Voy a contarles mi historia. Me llamo Amedeo Concistoro Di Iulio. El curita abruzzés. El Padre Amadeo.
Siempre supe sobre mi vocación. No hubo dudas, no hubo llamados en sueños ni revelaciones. De chico sabía cuál era el camino y esa certeza tranquilizaba mi alma.
Cuando corría alegre y despreocupado por las colinas ondulantes en mi Casacanditella natal, siguiendo descalzo a mi madre y mis hermanas mientras trabajaban la “campagna”, alzaba los ojos al cielo y el sol me enceguecía, pero volvía a su vez clara mi mirada. Las mujeres se movían con empeño entre viñas y olivos, modestos cultivos, aleteando aquí y allá sus gráciles manos como pájaros. Y al volver a casa, un tomate rojo, fresco y dulzón era mi premio, mi hermana cómplice lo sacaba de su delantal y me lo ofrecía como fruta del paraíso.
Era una época tan difícil como feliz. Mi padre buscando un mejor destino para todos, en tierras lejanas que prometían, y extrañamente, cumplían sus promesas. “Ottavio è andato a fare l’America”, oía decir. Y eso para mí significaba tener al viejo lejos y la ausencia de su mirada azul y circunspecta. También me faltaba mi hermano mayor, ese ángel protector que luego sería compañero y amigo incondicional. Con papá en su aventura americana, preparaban el sendero, calentaban el nido, hacían su suerte, que era en definitiva la de todos.

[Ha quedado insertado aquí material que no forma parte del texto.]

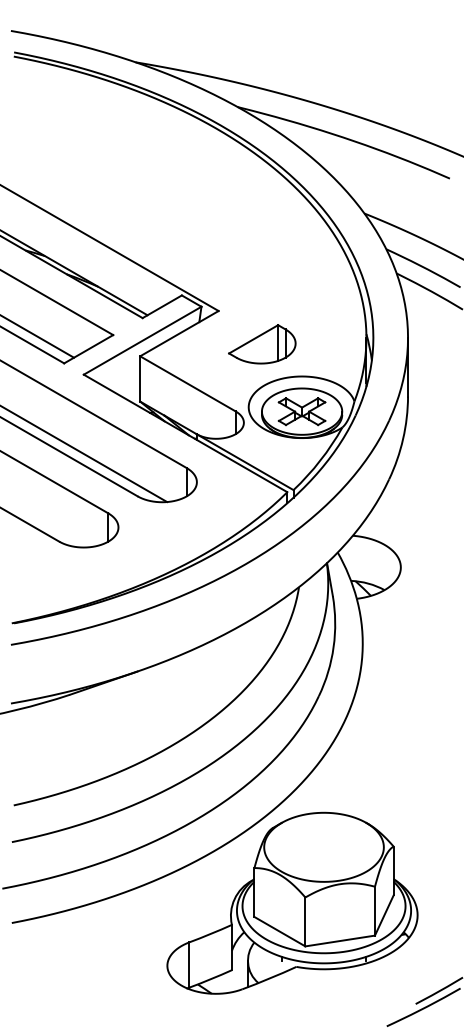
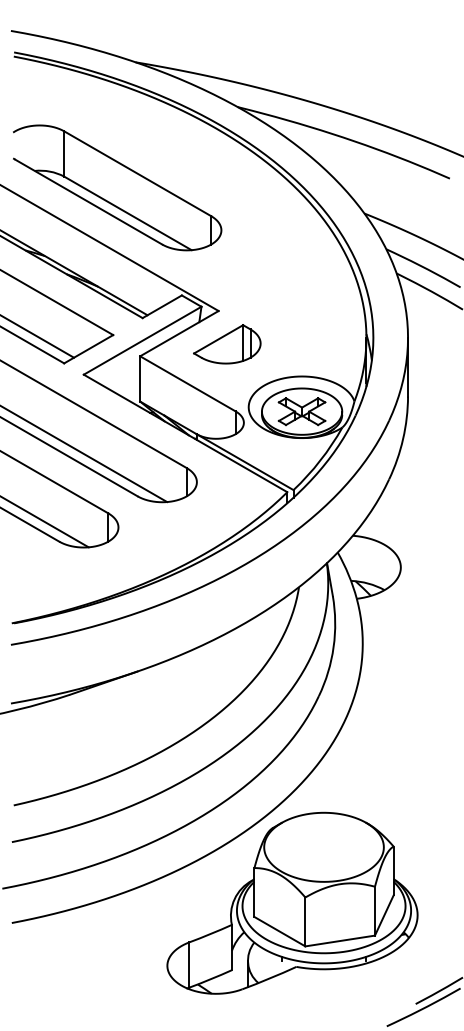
part at (117, 187): none -> present
part at (262, 344) position: (262, 344) -> (227, 344)
line at (45, 522): none -> present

Vida dura y tranquila a la vez. Y los presagios de la guerra eran eso, simples señales. Cómo imaginar que las largas garras de una contienda feroz alcanzarían nuestra pequeña comarca.
Para mí los domingos eran una fiesta, corriendo por las callecitas estrechas detrás de esas amadas cuatro mujeres, rumbo a la Iglesia. Íbamos con nuestras mejores prendas, que ellas cosían, bordaban y mantenían de estreno. Subíamos por la calle empinada mirando las montañas, hasta la Chiesa della Madonna: frente a la Cruz, con los sueños y la inocencia de mis pocos años, sabía. Y ellas sabían de mi convencimiento. Aunque no hicieran falta palabras, en mi hogar se hablaba lo suficiente y se cantaba mucho.
Cerca de mis doce años llegó el momento de partir. Y un helado día de enero dejamos “il piccolo paesino“ entre lágrimas y esperanzas. Conservo un recuerdo prístino, blanco de tanta nieve. Mamá, mis hermanas, mi hermano Antonio con su incipiente polio y su dolor y yo, Amedeo. De Chieti a Génova para embarcar. Papá y Clemente esperaban en Buenos Aires.
En esa travesía tan larga para mis cortos años, tuve tiempo de reafirmar aquello que mi corazón anhelaba. No había brechas en mi Fe.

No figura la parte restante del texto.